Saper vivere la sofferenza
DOI:
https://doi.org/10.7346/-fei-XVIII-02-20_08Abstract
Oggi discutere di sofferenza, di dolore, di disgrazia, sembra quasi impossibile in un mondo dominato dal mito della felicità, del benessere, del profitto ad ogni costo. Può la sofferenza educare allo sviluppo e alla crescita della persona? Se riconosciamo che godere della felicità è la massima aspirazione a cui tende ognuno di noi dobbiamo ammettere che il termine felicità rimanda ad un orizzonte semantico vasto e complesso che sembra escludere qualsiasi forma di sofferenza e di dolore. Possiamo pensare l’educazione in cui la sofferenza sia occasione di crescita sia del pensiero che di un soggetto autonomo? È possibile gestire relazioni che partendo dalla sofferenza e dal concetto di finitudine fondino la possibilità di comprendere la complessità dell’umano?
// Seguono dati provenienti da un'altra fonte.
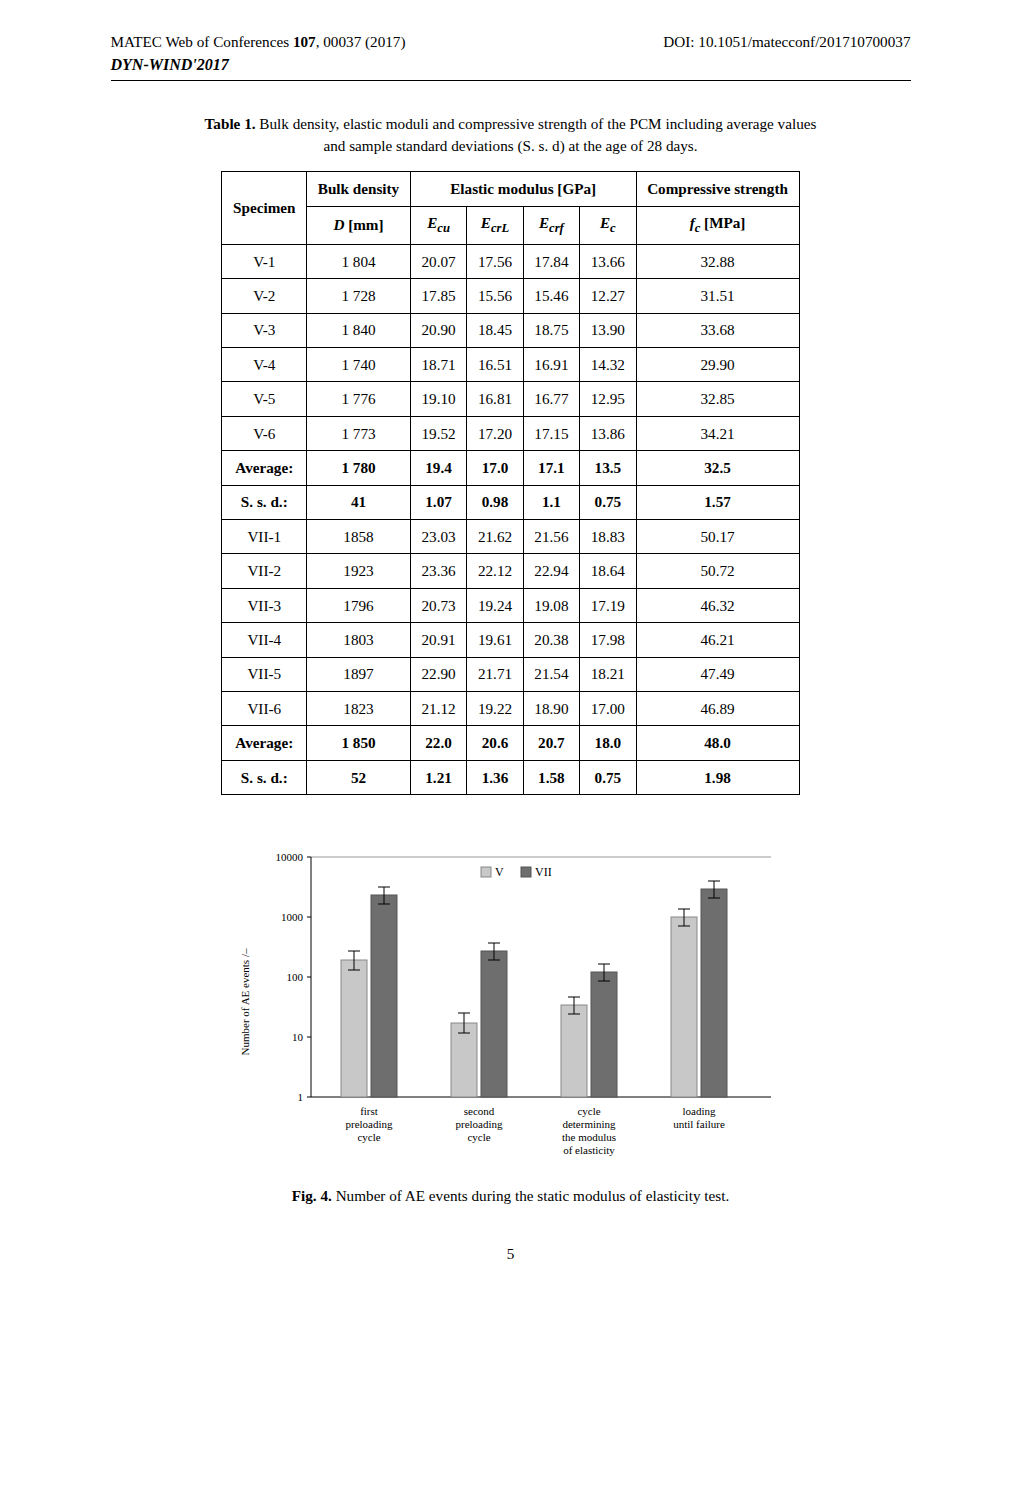MATEC Web of Conferences 107, 00037 (2017) DOI: 10.1051/matecconf/201710700037
DYN-WIND'2017
Table 1. Bulk density, elastic moduli and compressive strength of the PCM including average values
and sample standard deviations (S. s. d) at the age of 28 days.
| Specimen | Bulk density | Elastic modulus [GPa] | Compressive strength |
| --- | --- | --- | --- |
| D [mm] | E cu | E crL | E crf | E c | f c [MPa] |
| V-1 | 1 804 | 20.07 | 17.56 | 17.84 | 13.66 | 32.88 |
| V-2 | 1 728 | 17.85 | 15.56 | 15.46 | 12.27 | 31.51 |
| V-3 | 1 840 | 20.90 | 18.45 | 18.75 | 13.90 | 33.68 |
| V-4 | 1 740 | 18.71 | 16.51 | 16.91 | 14.32 | 29.90 |
| V-5 | 1 776 | 19.10 | 16.81 | 16.77 | 12.95 | 32.85 |
| V-6 | 1 773 | 19.52 | 17.20 | 17.15 | 13.86 | 34.21 |
| Average: | 1 780 | 19.4 | 17.0 | 17.1 | 13.5 | 32.5 |
| S. s. d.: | 41 | 1.07 | 0.98 | 1.1 | 0.75 | 1.57 |
| VII-1 | 1858 | 23.03 | 21.62 | 21.56 | 18.83 | 50.17 |
| VII-2 | 1923 | 23.36 | 22.12 | 22.94 | 18.64 | 50.72 |
| VII-3 | 1796 | 20.73 | 19.24 | 19.08 | 17.19 | 46.32 |
| VII-4 | 1803 | 20.91 | 19.61 | 20.38 | 17.98 | 46.21 |
| VII-5 | 1897 | 22.90 | 21.71 | 21.54 | 18.21 | 47.49 |
| VII-6 | 1823 | 21.12 | 19.22 | 18.90 | 17.00 | 46.89 |
| Average: | 1 850 | 22.0 | 20.6 | 20.7 | 18.0 | 48.0 |
| S. s. d.: | 52 | 1.21 | 1.36 | 1.58 | 0.75 | 1.98 |
Number of AE events /– 10000 1000 100 10 1 V VII first preloading cycle second preloading cycle cycle determining the modulus of elasticity loading until failure
Fig. 4. Number of AE events during the static modulus of elasticity test.
5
Pur in spazi formalizzati, è possibile promuovere una cultura del fare scuola come cura dei rapporti per dare un orizzonte di senso all’esistenza e all’esperienza umana, compresa quella educativa? Un dato ci sembra fuori discussione: senza un plausibile orizzonte di senso, la riflessione pedagogica e la prassi educativa sono minate alla radice (Mollo, 1996).